The selection of a New York case is particularly poignant. Some of the justices were none too pleased with the Big Apple last year when city officials suddenly sought to withdraw a case on the court’s docket. New York politicians had passed a law that many of us viewed as unconstitutional, with its imposition of burdensome limits on the transportation of lawful guns from homes. Those politicians publicly thumped their chests about going to the Supreme Court with the law and limiting the Second Amendment precedent; professing absolute confidence, they litigated the law, and, again, the 2nd Circuit supported the dubious statute. The Supreme Court accepted the case for review and was expected to overturn the law — until New York suddenly changed the law and then quietly sought to withdraw its case before any ruling.

The court ultimately dismissed the case but did so over the objections of three dissenting justices. It was a rare instance in which the court resisted such a mootness ruling after a party sought to withdraw — but, then, few litigants have had the temerity to do what New York did. Justices Samuel AlitoNeil Gorsuch and Clarence Thomas specifically called out New York for “manipulating” the docket by withdrawing an unconstitutional law just before a final opinion. Justice Brett Kavanaugh joined in the condemnation and added menacingly that “some federal and state courts may not be properly applying Heller and McDonald. The Court should address that issue soon, perhaps in one of the several Second Amendment cases with petitions for certiorari now pending before the Court.”

The court then did precisely that, by accepting a case with the very same plaintiffs: New York State Rifle & Pistol Association. On this occasion, however, the court is unlikely to tolerate another bait-and-switch by state officials trying to withdraw the case at the last minute.

If those four justices are still intent on pushing back on lower courts, they need only Chief Justice John Roberts or Barrett to hand down a major ruling in favor of gun rights.

The briefs filed in the case include groups such the Cato Institute, which directly confronted the court about it being legally absent without leave on gun rights for more than a decade. Cato has argued that judicial “inaction has contributed to the Second Amendment’s demise. It’s no secret that many federal courts have engaged in systematic resistance to Heller and McDonald.”

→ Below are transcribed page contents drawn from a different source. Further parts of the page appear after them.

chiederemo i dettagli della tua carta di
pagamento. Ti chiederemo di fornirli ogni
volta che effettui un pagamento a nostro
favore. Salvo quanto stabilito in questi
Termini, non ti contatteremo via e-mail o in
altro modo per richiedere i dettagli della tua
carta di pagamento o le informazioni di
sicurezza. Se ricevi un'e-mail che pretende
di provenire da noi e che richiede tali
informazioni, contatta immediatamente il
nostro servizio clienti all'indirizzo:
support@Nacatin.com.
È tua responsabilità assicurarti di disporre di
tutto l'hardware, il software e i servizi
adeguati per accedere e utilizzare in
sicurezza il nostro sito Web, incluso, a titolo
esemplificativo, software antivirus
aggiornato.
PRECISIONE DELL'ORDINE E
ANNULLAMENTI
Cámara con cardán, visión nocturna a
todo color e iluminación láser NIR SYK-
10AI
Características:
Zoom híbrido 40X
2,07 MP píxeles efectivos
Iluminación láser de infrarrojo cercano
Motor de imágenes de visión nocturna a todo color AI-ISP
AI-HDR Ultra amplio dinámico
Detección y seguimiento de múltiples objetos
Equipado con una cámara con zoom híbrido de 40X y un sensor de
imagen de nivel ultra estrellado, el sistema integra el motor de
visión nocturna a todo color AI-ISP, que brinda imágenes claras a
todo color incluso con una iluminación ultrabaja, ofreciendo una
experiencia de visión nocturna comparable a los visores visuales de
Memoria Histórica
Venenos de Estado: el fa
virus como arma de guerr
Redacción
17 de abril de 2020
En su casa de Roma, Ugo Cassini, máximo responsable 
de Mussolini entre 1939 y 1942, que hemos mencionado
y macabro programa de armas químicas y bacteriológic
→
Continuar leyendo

Many point to the court’s statement in Heller, which acknowledged that “like most rights, the right secured by the Second Amendment is not unlimited.” It then listed possible “sensitive places” for denying permits to former felons. Lower courts limiting gun rights have repeated those lines like a mantra, and the high court appears poised to bring clarity to that ambiguity.

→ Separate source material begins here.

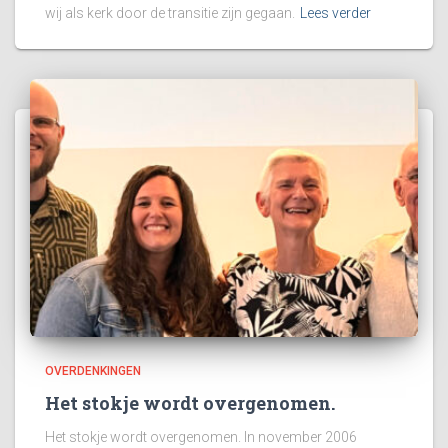
wij als kerk door de transitie zijn gegaan.
Lees verder
OVERDENKINGEN
Het stokje wordt overgenomen.
Het stokje wordt overgenomen. In november 2006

Bruen has many of the same elements as Heller, including a rich historical discussion of what gun ownership has meant through history. Notably, English subjects in the American colonies were the first to receive written guarantees of the right to bear arms for self-defense; settlers of the Virginia colony in 1607 and the New England colony in 1620 were subjects under royal charters recognizing that right. In England, the right to bear arms was formally declared in the 1689 Declaration of Rights that stated that the right to arms was among the subjects’ “true, ancient and indubitable rights.”

That history will weigh heavily in the court defining the right of people to carry weapons in self-defense outside of the home. In many ways, Bruen is the shot not taken last year in New York State Rifle & Pistol Association Inc. v. City of New York. Now the same plaintiffs are back, and New York has supplied another perfect case for the expansion of gun rights. So if you are wondering if Bruen is loaded, at least four justices are likely to agree that a Second Amendment case “that’s unloaded and cocked ain’t good for nothing.”